Looking into their implementation greatly helps to understand how to use the generic ingester. Later in this post, however, I explain how to define a new bundle using the generic ingester in detail.

Installation

There is a quick way to use or test the already mentioned data bundles with zipline. The first step is to get the source from github:

git clone https://github.com/hhatefi/zipline_bundles

The repository comes with an installation script, which can be used to add the data bundles to the zipline framework. Before using it, I assume there is already an environment with zipline installed and it is ready to be used. The installation is done by

cd zipline_bundles
python3 installer.py

The installer copies the following files:

extension.py to $HOME/.zipline,
ingester.py, yahoo.py and iex.py into zipline.data.bundles package.

Note that the installer complains if there already exist python modules with the same name in the destination directories. To force the installer to overwrite the existing modules, add -f.

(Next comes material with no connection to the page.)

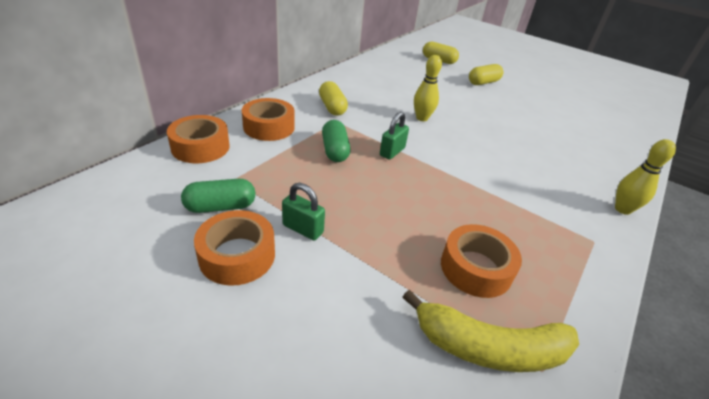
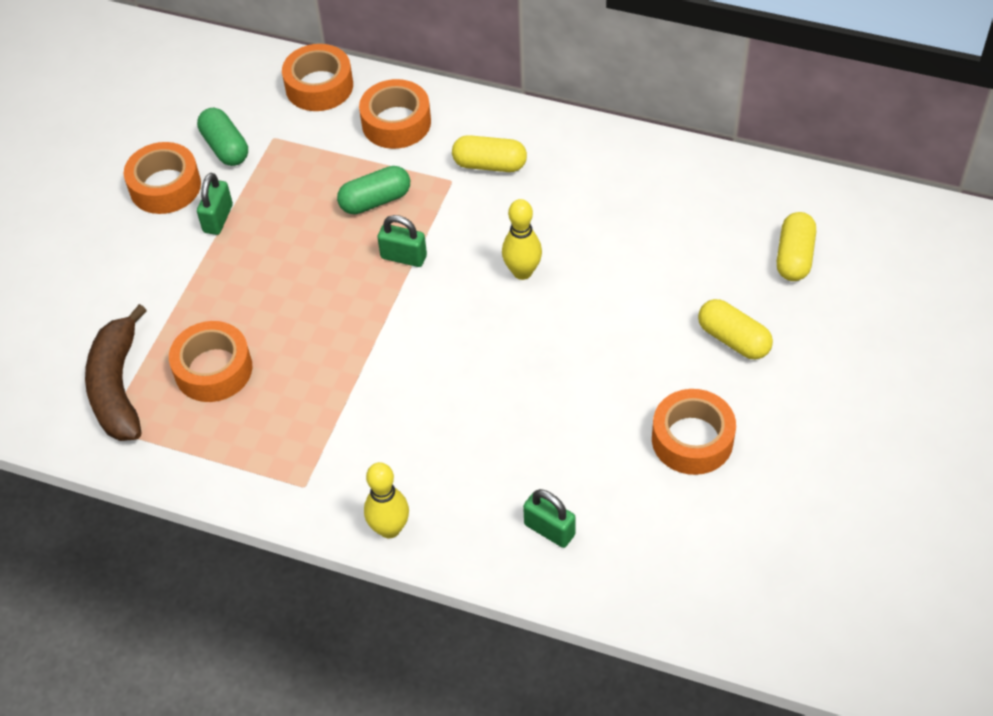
camera: 80 degrees right, 15 degrees up
yellow capsule [319,81,348,116] -> yellow capsule turned 45 degrees clockwise [452,135,527,172]
yellow banana [403,290,579,372] -> brown banana [85,304,147,441]
none -> green padlock [523,489,576,548]
none -> orange tape [652,389,736,475]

In general the installer copies all files listed in variable src_ext into $HOME/.zipline and those listed in src_ing into zipline.data.bundles package. In case a new bundle is added, the appropriate modules can be usually appended to src_ing list. The installation script can then be used to install the new bundle.

Usage

The available bundles are listed by

zipline bundles

If the installation is done successfully, it will show new bundles yahoo_csv, yahoo_direct and iex.

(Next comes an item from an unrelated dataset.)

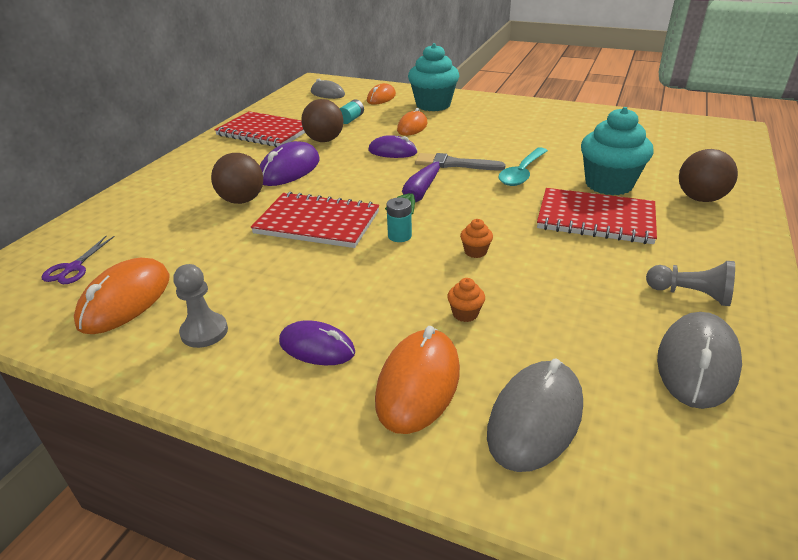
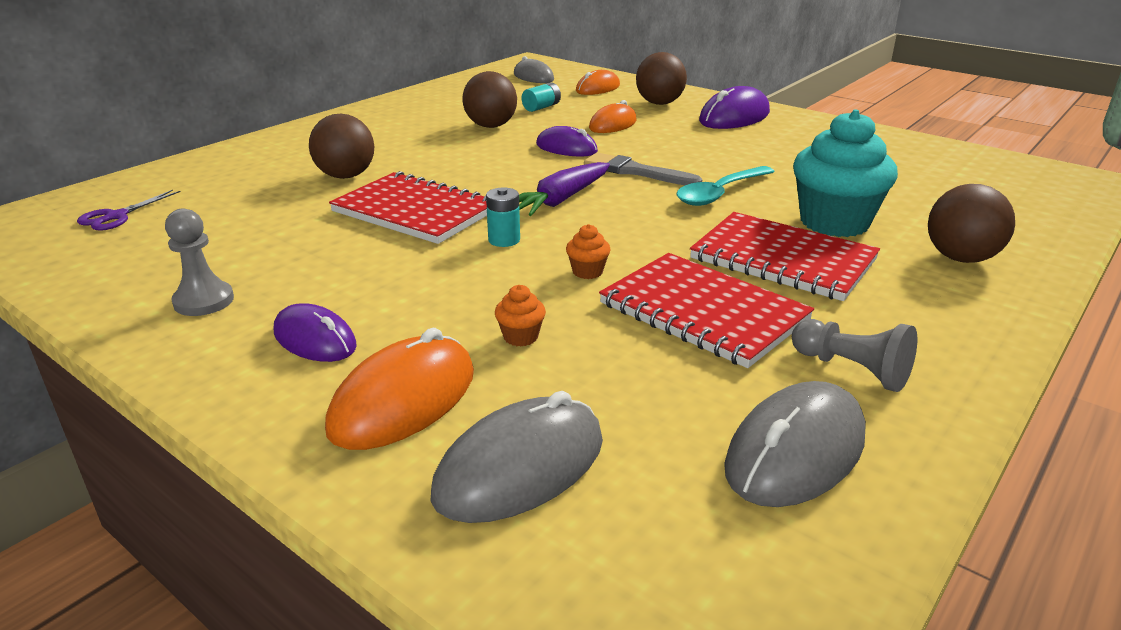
camera: 15 degrees right, 5 degrees down
orange mouse [74,258,170,334] -> none
red notebook [214,111,305,147] -> red notebook moved to [599,253,814,368]
purple mouse [260,141,320,186] -> purple mouse moved to [699,86,770,129]
turquoise cupcake [408,43,459,111] -> brown ball [636,52,687,105]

yahoo_csv bundle takes data from csv files downloaded from yahoo finance. Each file contains price data of a single asset and shall be named as assert_name.csv. The bundle reads all the csv files located in a directory given by environment variable YAHOO_CSVDIR:

YAHOO_CSVDIR=/path/to/csvdir zipline ingest -b yahoo_csv

yahoo_direct directly downloads price data from yahoo finance. The bundle extracts asset names from environment variable YAHOO_SYM_LST, which holds a comma separated list of asset names, for example:

YAHOO_SYM_LST=SPY,AAPL zipline ingest -b yahoo_direct

gets price data of assets SPY and AAPL. The start and end date of price data ingestion can be set into variables start_date and end_date, respectively. The variables are passed to function get_downloader where the bundle is registered in $HOME/.zipline/extension.py. More information comes next.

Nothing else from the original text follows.